According to the Arthritis Foundation, every day, several million Americans deal with hip pain from osteoarthritis.
Also referred to as degenerative joint disease, hip arthritis is one of the most frequently seen forms of arthritis in the extremities and can be the cause of a number of functional deficits and disabilities.
In a normal hip, the surfaces of the ball and socket are extraordinarily smooth and allow for seamless motion of the leg during walking and other activities. What's truly amazing is that the cartilage surfaces are so smooth, there's less friction between them than if you were to rub two pieces of ice together.
But despite its smoothness, the hip joint is subject to wear and tear just the same as any other major weight bearing joint in the body — and decades of abuse and injury make it a prime area for cartilage break down.
Although osteoarthritis is permanent in the way that the structure of the bones will never change, not all arthritic joints produce symptoms. In fact, arthritic joints spend a vast majority of the time in a dormant state — not causing any outward physical signs or symptoms that would be suggestive of underlying joint damage.
Over the years, clinicians have developed scores of effective conservative strategies to help mitigate pain from hip arthritis. The first step, however, is diagnosing the problem — so read on to see if you have any of the following clinical signs of hip osteoarthritis.
If you can't bend to put on your shoes or socks, hip arthritis may be getting in your way. Hip arthritis naturally restricts your ability to pull your knee up to your chest, and conversely, it also affects your ability to bend your chest to your knee. If you're having to wiggle and dance to get your dancing shoes on, talk to your doctor before you go barefoot.
If a little walking straightens you out it could be a sign that your hip is stiffening up. Gentle range of motion and walking lubricates the hip joint with synovial fluid. The more fluid, the better your motion and the better your hip will perform during routine daily tasks.

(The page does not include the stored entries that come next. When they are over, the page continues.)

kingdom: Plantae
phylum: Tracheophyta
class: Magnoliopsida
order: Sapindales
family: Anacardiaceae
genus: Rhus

If you limp when you walk it could be because of a range of motion restriction. Arthritic joints are notorious for causing limited motion, and joint restrictions are often manifested through functional activities. So if you feel like you have a bit of a gallop when you walk - or if someone has asked you why you're limping, it's time to get checked out.
Pain along the crease of the groin is a strong clinical indicator that there's something awry in the adjacent ball and socket. Nearly one-hundred percent of patients with hip osteoarthritis report pain in the groin as their primary clinical symptom.
There are other presentations of hip arthritis, but this is certainly the most common, so if you don't have groin pain, your hip is likely not the culprit.